Иногда то, что нам нужно, — не прощение тех, кто был к нам жесток и несправедлив. Нам нужно, чтобы с наших плеч сняли груз вины, сказав: «Ты не виноват в том, что случилось. Виноват тот, кто сделал это с тобой». Вина — как тяжелый мешок с цементом, который мы таскаем на спине. Пока на нас лежит этот груз, мы не можем поднять глаза от земли, посмотреть вперед. Когда груз прошлой вины будет сброшен, мы сможем выпрямиться и посмотреть в будущее.

Легко цепляться за свою вину — или чужую. Вина питается тем действием, из которого она произрастает. Она крепчает и набирает силу, чем больше мы замыкаемся в прошлом, мучаем и ненавидим себя за сделанное.

Прощение освобождает нас от вины и дает шанс начать все сначала. Оно говорит нам, что мы гораздо больше, чем содеянное. Что мы заслуживаем любви. Вот что принес нам Иисус. Он дал нам прощение.

— Аминь, — громко сказала Маша вместе со всеми и подмигнула мне с победным видом.

Мне захотелось треснуть ее книжкой.
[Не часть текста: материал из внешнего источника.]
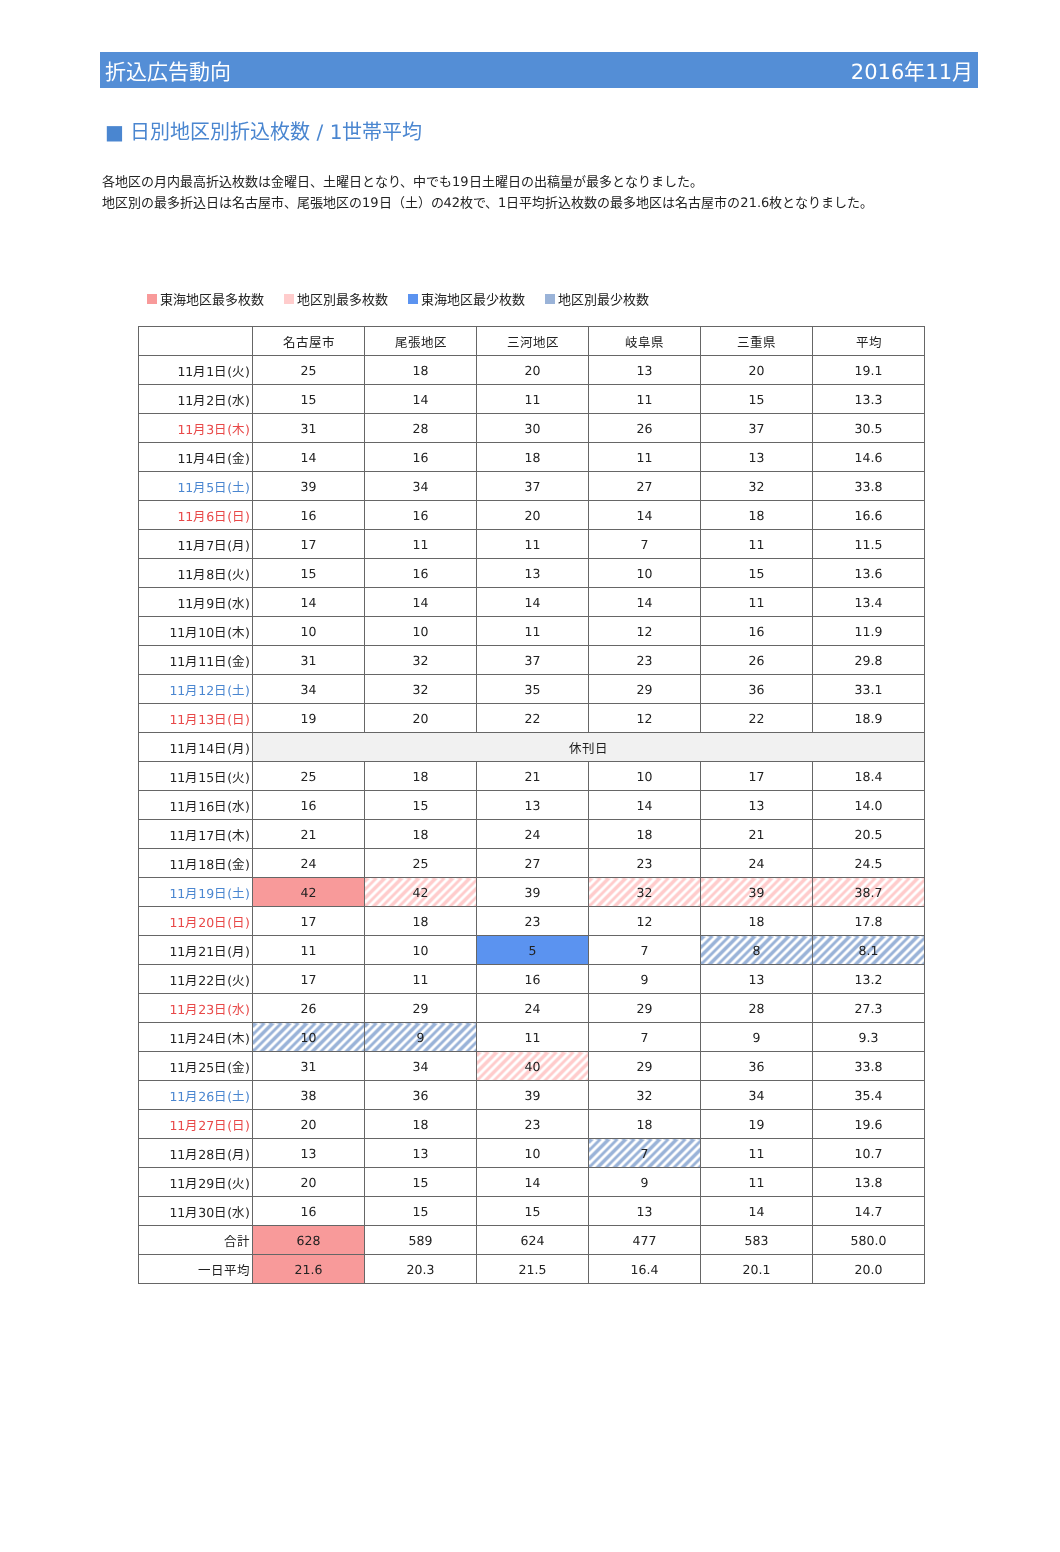折込広告動向 2016年11月
■ 日別地区別折込枚数 / 1世帯平均
各地区の月内最高折込枚数は金曜日、土曜日となり、中でも19日土曜日の出稿量が最多となりました。
地区別の最多折込日は名古屋市、尾張地区の19日（土）の42枚で、1日平均折込枚数の最多地区は名古屋市の21.6枚となりました。
東海地区最多枚数 地区別最多枚数 東海地区最少枚数 地区別最少枚数
| | 名古屋市 | 尾張地区 | 三河地区 | 岐阜県 | 三重県 | 平均 |
| --- | --- | --- | --- | --- | --- | --- |
| 11月1日(火) | 25 | 18 | 20 | 13 | 20 | 19.1 |
| 11月2日(水) | 15 | 14 | 11 | 11 | 15 | 13.3 |
| 11月3日(木) | 31 | 28 | 30 | 26 | 37 | 30.5 |
| 11月4日(金) | 14 | 16 | 18 | 11 | 13 | 14.6 |
| 11月5日(土) | 39 | 34 | 37 | 27 | 32 | 33.8 |
| 11月6日(日) | 16 | 16 | 20 | 14 | 18 | 16.6 |
| 11月7日(月) | 17 | 11 | 11 | 7 | 11 | 11.5 |
| 11月8日(火) | 15 | 16 | 13 | 10 | 15 | 13.6 |
| 11月9日(水) | 14 | 14 | 14 | 14 | 11 | 13.4 |
| 11月10日(木) | 10 | 10 | 11 | 12 | 16 | 11.9 |
| 11月11日(金) | 31 | 32 | 37 | 23 | 26 | 29.8 |
| 11月12日(土) | 34 | 32 | 35 | 29 | 36 | 33.1 |
| 11月13日(日) | 19 | 20 | 22 | 12 | 22 | 18.9 |
| 11月14日(月) | 休刊日 | | | | | |
| 11月15日(火) | 25 | 18 | 21 | 10 | 17 | 18.4 |
| 11月16日(水) | 16 | 15 | 13 | 14 | 13 | 14.0 |
| 11月17日(木) | 21 | 18 | 24 | 18 | 21 | 20.5 |
| 11月18日(金) | 24 | 25 | 27 | 23 | 24 | 24.5 |
| 11月19日(土) | 42 | 42 | 39 | 32 | 39 | 38.7 |
| 11月20日(日) | 17 | 18 | 23 | 12 | 18 | 17.8 |
| 11月21日(月) | 11 | 10 | 5 | 7 | 8 | 8.1 |
| 11月22日(火) | 17 | 11 | 16 | 9 | 13 | 13.2 |
| 11月23日(水) | 26 | 29 | 24 | 29 | 28 | 27.3 |
| 11月24日(木) | 10 | 9 | 11 | 7 | 9 | 9.3 |
| 11月25日(金) | 31 | 34 | 40 | 29 | 36 | 33.8 |
| 11月26日(土) | 38 | 36 | 39 | 32 | 34 | 35.4 |
| 11月27日(日) | 20 | 18 | 23 | 18 | 19 | 19.6 |
| 11月28日(月) | 13 | 13 | 10 | 7 | 11 | 10.7 |
| 11月29日(火) | 20 | 15 | 14 | 9 | 11 | 13.8 |
| 11月30日(水) | 16 | 15 | 15 | 13 | 14 | 14.7 |
| 合計 | 628 | 589 | 624 | 477 | 583 | 580.0 |
| 一日平均 | 21.6 | 20.3 | 21.5 | 16.4 | 20.1 | 20.0 |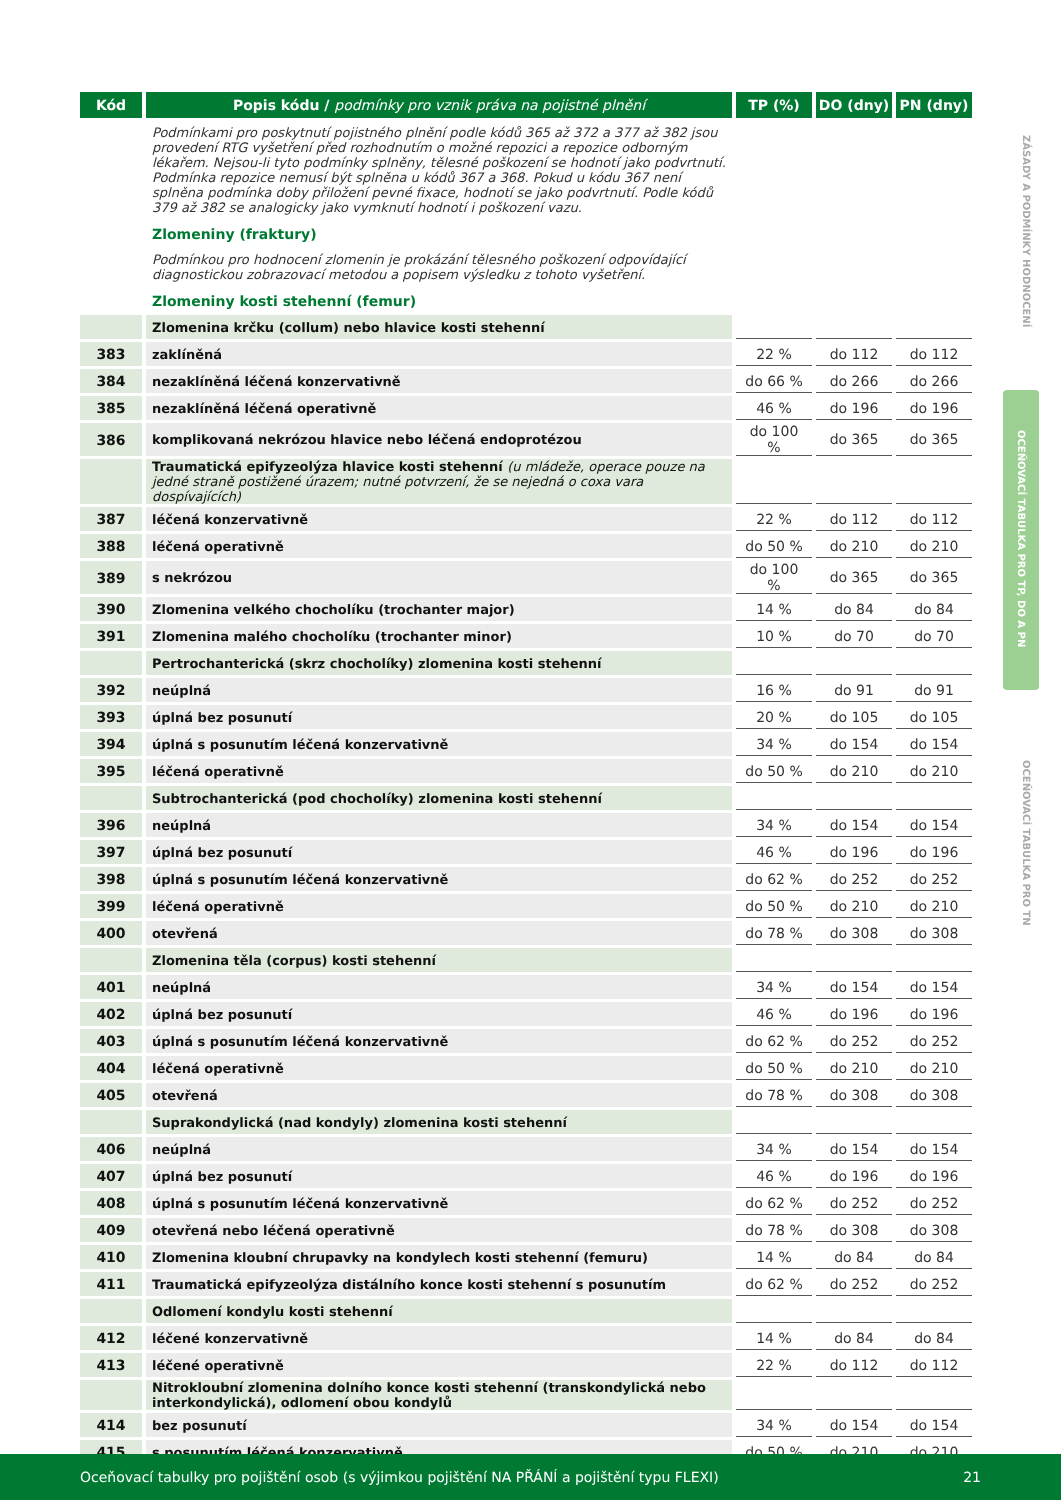| Kód | Popis kódu / podmínky pro vznik práva na pojistné plnění | TP (%) | DO (dny) | PN (dny) |
| --- | --- | --- | --- | --- |
| | Podmínkami pro poskytnutí pojistného plnění podle kódů 365 až 372 a 377 až 382 jsou provedení RTG vyšetření před rozhodnutím o možné repozici a repozice odborným lékařem. Nejsou-li tyto podmínky splněny, tělesné poškození se hodnotí jako podvrtnutí. Podmínka repozice nemusí být splněna u kódů 367 a 368. Pokud u kódu 367 není splněna podmínka doby přiložení pevné fixace, hodnotí se jako podvrtnutí. Podle kódů 379 až 382 se analogicky jako vymknutí hodnotí i poškození vazu. | | | |
| | Zlomeniny (fraktury) | | | |
| | Podmínkou pro hodnocení zlomenin je prokázání tělesného poškození odpovídající diagnostickou zobrazovací metodou a popisem výsledku z tohoto vyšetření. | | | |
| | Zlomeniny kosti stehenní (femur) | | | |
| | Zlomenina krčku (collum) nebo hlavice kosti stehenní | | | |
| 383 | zaklíněná | 22 % | do 112 | do 112 |
| 384 | nezaklíněná léčená konzervativně | do 66 % | do 266 | do 266 |
| 385 | nezaklíněná léčená operativně | 46 % | do 196 | do 196 |
| 386 | komplikovaná nekrózou hlavice nebo léčená endoprotézou | do 100 % | do 365 | do 365 |
| | Traumatická epifyzeolýza hlavice kosti stehenní (u mládeže, operace pouze na jedné straně postižené úrazem; nutné potvrzení, že se nejedná o coxa vara dospívajících) | | | |
| 387 | léčená konzervativně | 22 % | do 112 | do 112 |
| 388 | léčená operativně | do 50 % | do 210 | do 210 |
| 389 | s nekrózou | do 100 % | do 365 | do 365 |
| 390 | Zlomenina velkého chocholíku (trochanter major) | 14 % | do 84 | do 84 |
| 391 | Zlomenina malého chocholíku (trochanter minor) | 10 % | do 70 | do 70 |
| | Pertrochanterická (skrz chocholíky) zlomenina kosti stehenní | | | |
| 392 | neúplná | 16 % | do 91 | do 91 |
| 393 | úplná bez posunutí | 20 % | do 105 | do 105 |
| 394 | úplná s posunutím léčená konzervativně | 34 % | do 154 | do 154 |
| 395 | léčená operativně | do 50 % | do 210 | do 210 |
| | Subtrochanterická (pod chocholíky) zlomenina kosti stehenní | | | |
| 396 | neúplná | 34 % | do 154 | do 154 |
| 397 | úplná bez posunutí | 46 % | do 196 | do 196 |
| 398 | úplná s posunutím léčená konzervativně | do 62 % | do 252 | do 252 |
| 399 | léčená operativně | do 50 % | do 210 | do 210 |
| 400 | otevřená | do 78 % | do 308 | do 308 |
| | Zlomenina těla (corpus) kosti stehenní | | | |
| 401 | neúplná | 34 % | do 154 | do 154 |
| 402 | úplná bez posunutí | 46 % | do 196 | do 196 |
| 403 | úplná s posunutím léčená konzervativně | do 62 % | do 252 | do 252 |
| 404 | léčená operativně | do 50 % | do 210 | do 210 |
| 405 | otevřená | do 78 % | do 308 | do 308 |
| | Suprakondylická (nad kondyly) zlomenina kosti stehenní | | | |
| 406 | neúplná | 34 % | do 154 | do 154 |
| 407 | úplná bez posunutí | 46 % | do 196 | do 196 |
| 408 | úplná s posunutím léčená konzervativně | do 62 % | do 252 | do 252 |
| 409 | otevřená nebo léčená operativně | do 78 % | do 308 | do 308 |
| 410 | Zlomenina kloubní chrupavky na kondylech kosti stehenní (femuru) | 14 % | do 84 | do 84 |
| 411 | Traumatická epifyzeolýza distálního konce kosti stehenní s posunutím | do 62 % | do 252 | do 252 |
| | Odlomení kondylu kosti stehenní | | | |
| 412 | léčené konzervativně | 14 % | do 84 | do 84 |
| 413 | léčené operativně | 22 % | do 112 | do 112 |
| | Nitrokloubní zlomenina dolního konce kosti stehenní (transkondylická nebo interkondylická), odlomení obou kondylů | | | |
| 414 | bez posunutí | 34 % | do 154 | do 154 |
| 415 | s posunutím léčená konzervativně | do 50 % | do 210 | do 210 |
ZÁSADY A PODMÍNKY HODNOCENÍ
OCEŇOVACÍ TABULKA PRO TP, DO A PN
OCEŇOVACÍ TABULKA PRO TN
Oceňovací tabulky pro pojištění osob (s výjimkou pojištění NA PŘÁNÍ a pojištění typu FLEXI) 21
Она что, заранее с этой Катариной сговорилась?

Органистка заиграла вступление к «Ты, что дал нам жизнь и радость…», а я встал и стал протискиваться мимо Марии к проходу.

— Ты куда? — дернула она меня за полу куртки.

Я молча показал ей мобильник. Во время проповеди он несколько раз вибрировал в кармане. Звонок был с неизвестного номера, и я подумал: «Вдруг это кто-то из Планицеров, прочитавших мое сообщение?»

На улице ветер тут же умыл меня холодной моросью. Я повернулся к нему спиной, посмотрел на номер, начинавшийся на двадцатку, и нажал на зеленую кнопку.